Perrow’s message on how we should deal with systems prone to normal accidents is that we should stop trying to fix them in ways that only make them riskier. Adding more complexity is unlikely to work. We should focus instead on reducing the potential for catastrophe when there is failure.
In some cases, Perrow argues that the potential scale of the catastrophe is such that the systems should be banned. He argues nuclear weapons and nuclear energy are both out on this count. In other systems, the benefit is such that we should continue tinkering to reduce the chance of accidents, but accept they will occur despite our best efforts.
One possible approach to complex, tightly coupled systems is to reduce the coupling, although Perrow does not dwell deeply on this. He suggests that the aviation industry has done this to an extent through measures such as corridors that exclude certain types of flights. But in most of the systems he examines, decoupling appears difficult.
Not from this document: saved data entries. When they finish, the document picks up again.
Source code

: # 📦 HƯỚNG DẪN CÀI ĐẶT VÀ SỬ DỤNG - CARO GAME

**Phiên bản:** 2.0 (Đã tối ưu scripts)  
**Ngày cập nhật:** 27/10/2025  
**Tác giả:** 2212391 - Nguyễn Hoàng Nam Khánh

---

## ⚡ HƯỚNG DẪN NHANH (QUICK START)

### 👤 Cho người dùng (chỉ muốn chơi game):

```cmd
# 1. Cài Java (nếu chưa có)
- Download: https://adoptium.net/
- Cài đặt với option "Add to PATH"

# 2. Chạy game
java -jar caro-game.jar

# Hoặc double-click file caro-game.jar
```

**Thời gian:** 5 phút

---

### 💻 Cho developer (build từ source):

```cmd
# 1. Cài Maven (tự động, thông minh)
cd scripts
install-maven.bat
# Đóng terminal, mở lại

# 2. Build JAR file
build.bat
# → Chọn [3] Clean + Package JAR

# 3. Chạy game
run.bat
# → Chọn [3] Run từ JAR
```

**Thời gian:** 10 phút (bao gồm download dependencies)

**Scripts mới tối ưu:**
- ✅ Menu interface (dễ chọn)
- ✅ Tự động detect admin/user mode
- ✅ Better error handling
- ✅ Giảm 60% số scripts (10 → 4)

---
Despite Perrow’s thesis being that accidents are normal in some systems, and that no organisational improvement will eliminate them, he dedicates a considerable effort to critiquing management error, production pressures and general incompetence. The book could have been half the length with a more focused approach, but it does suggest that despite the inability to eliminate normal accidents, many complex, tightly coupled systems could be made safer through better incentives, competent management and the like.
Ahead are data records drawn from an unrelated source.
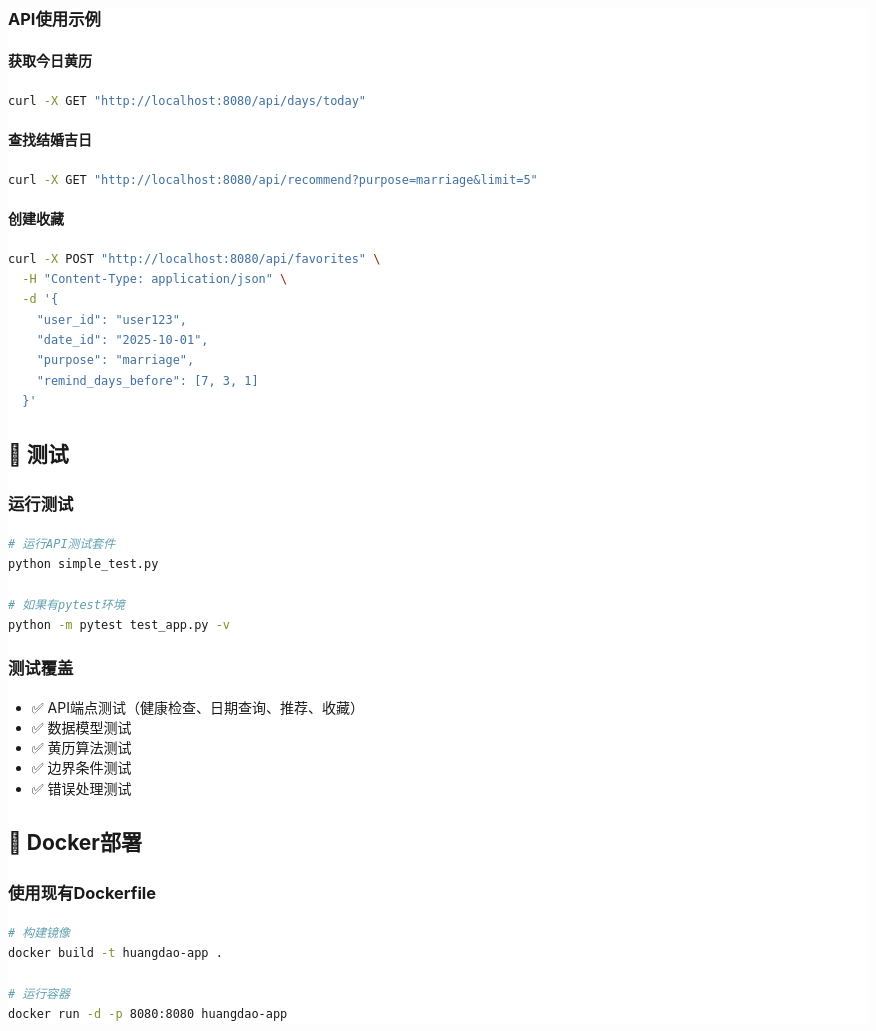 ### API使用示例

#### 获取今日黄历
```bash
curl -X GET "http://localhost:8080/api/days/today"
```

#### 查找结婚吉日
```bash
curl -X GET "http://localhost:8080/api/recommend?purpose=marriage&limit=5"
```

#### 创建收藏
```bash
curl -X POST "http://localhost:8080/api/favorites" \
  -H "Content-Type: application/json" \
  -d '{
    "user_id": "user123",
    "date_id": "2025-10-01",
    "purpose": "marriage",
    "remind_days_before": [7, 3, 1]
  }'
```

## 🧪 测试

### 运行测试

```bash
# 运行API测试套件
python simple_test.py

# 如果有pytest环境
python -m pytest test_app.py -v
```

### 测试覆盖

- ✅ API端点测试（健康检查、日期查询、推荐、收藏）
- ✅ 数据模型测试
- ✅ 黄历算法测试
- ✅ 边界条件测试
- ✅ 错误处理测试

## 🐳 Docker部署

### 使用现有Dockerfile

```bash
# 构建镜像
docker build -t huangdao-app .

# 运行容器
docker run -d -p 8080:8080 huangdao-app
```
Other interesting threads:
Normal Accidents was published in 1984, but the edition I read had an afterword written in 1999 in which Perrow examined new domains to which normal accident theory might be applied. Foreshadowing how I first came across the concept, he points to financial markets as a new domain for application. I first heard of “normal accidents” in Tim Harford’s discussion financial markets in Adapt. Perrow’s analysis of the upcoming Y2K bug under his framework seems slightly overblown in hindsight.
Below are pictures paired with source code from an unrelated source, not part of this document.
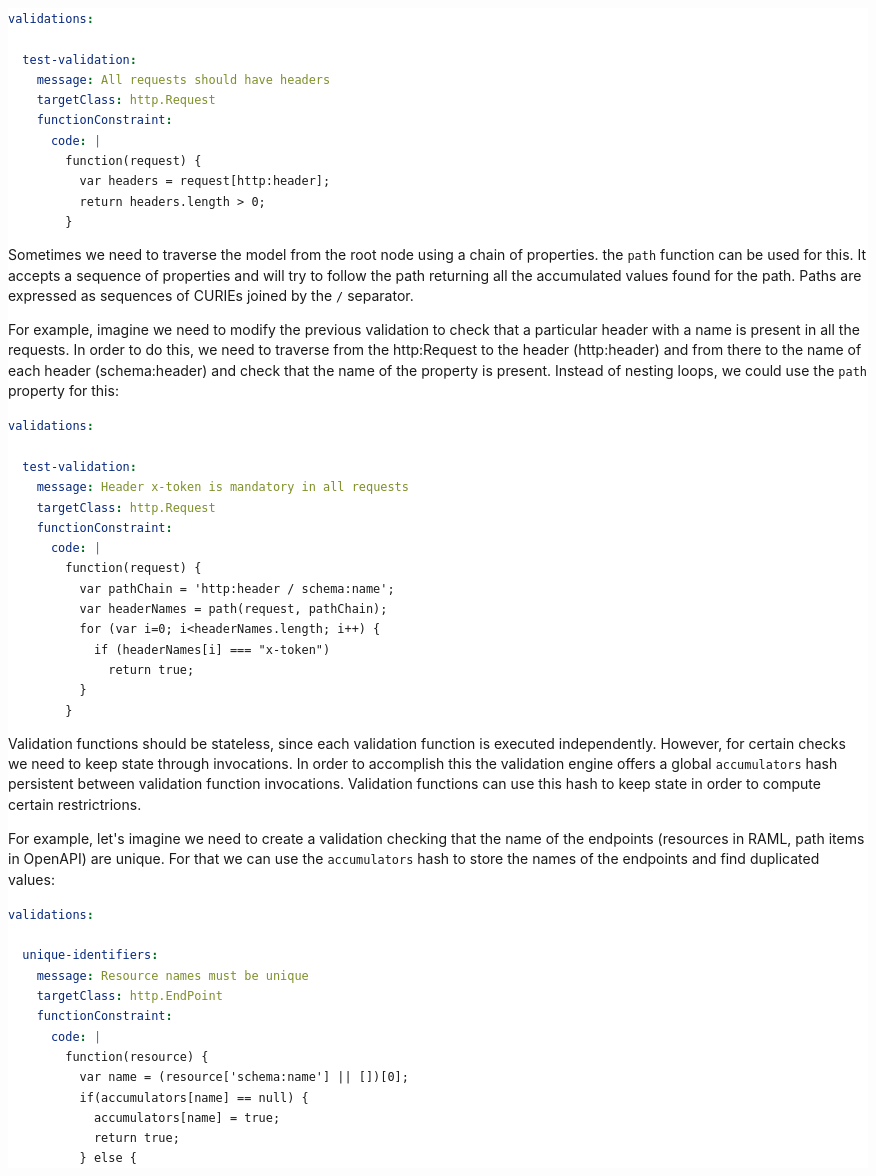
 ``` yaml
validations:

  test-validation:
    message: All requests should have headers
    targetClass: http.Request
    functionConstraint:
      code: |
        function(request) {
          var headers = request[http:header];
          return headers.length > 0;
        }
```

Sometimes we need to traverse the model from the root node using a chain of properties. the `path` function can be used for this. It accepts a sequence of properties and will try to follow the path returning all the accumulated values found for the path.
Paths are expressed as sequences of CURIEs joined by the `/` separator.

For example, imagine we need to modify the previous validation to check that a particular header with a name is present in all the requests. In order to do this, we need to traverse from the http:Request to the header (http:header) and from there to the name of each header (schema:header) and check that the name of the property is present. Instead of nesting loops, we could use the `path` property for this:

``` yaml
validations:

  test-validation:
    message: Header x-token is mandatory in all requests
    targetClass: http.Request
    functionConstraint:
      code: |
        function(request) {
          var pathChain = 'http:header / schema:name';
          var headerNames = path(request, pathChain);
          for (var i=0; i<headerNames.length; i++) {
            if (headerNames[i] === "x-token")
              return true;
          }
        }
```

Validation functions should be stateless, since each validation function is executed independently. However, for certain checks we need to keep state through invocations. In order to accomplish this the validation engine offers a global `accumulators` hash persistent between validation function invocations. Validation functions can use this hash to keep state in order to compute certain restrictrions.

For example, let's imagine we need to create a validation checking that the name of the endpoints (resources in RAML, path items in OpenAPI) are unique. For that we can use the `accumulators` hash to store the names of the endpoints and find duplicated values:

``` yaml
validations:

  unique-identifiers:
    message: Resource names must be unique
    targetClass: http.EndPoint
    functionConstraint:
      code: |
        function(resource) {
          var name = (resource['schema:name'] || [])[0];
          if(accumulators[name] == null) {
            accumulators[name] = true;
            return true;
          } else {
```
The maritime accident chapter introduced (to me) the concepts of radar assisted collisions and non collision course collisions. Radar assisted collisions are a great example of the Peltzman effect, whereby vessels that would have once remained stationary or crawled through fog now speed through. The first vessels with radar were comforted that they could see all the stationary or slow-moving obstacles as dots on their radar screen. But as the number of vessels with radars increased and those other dots also start moving with speed, we have more radar assisted collisions. On non collision course collisions, Perrow notes that most collisions involve two (or more) ships that were not on a collision course, but on becoming aware of each other managed to change course to effect a collision. Coordination failures are rife.
Perrow argues that nuclear weapon systems are so complex and prone to failure that there is inherent protection against catastrophic accident. Not enough pieces are likely to work to give us the catastrophe. Of course, this gives reason for concern about whether they will work when we actually need them (again, maybe a positive). Perrow even asks if complexity and coupling can be so problematic that the system ceases to exist.
Perrow spends some time critiquing hindsight bias in assessing accidents. He gives one example of a Union Carbide plant that received a glowing report from a US government department. Following an accidental gas release some months later, that same government department described the plant as accident waiting to happen. I recommend Phil Rosenzweig’s The Halo Effect for a great analysis of this problem in assessing the factors behind business performance after the fact.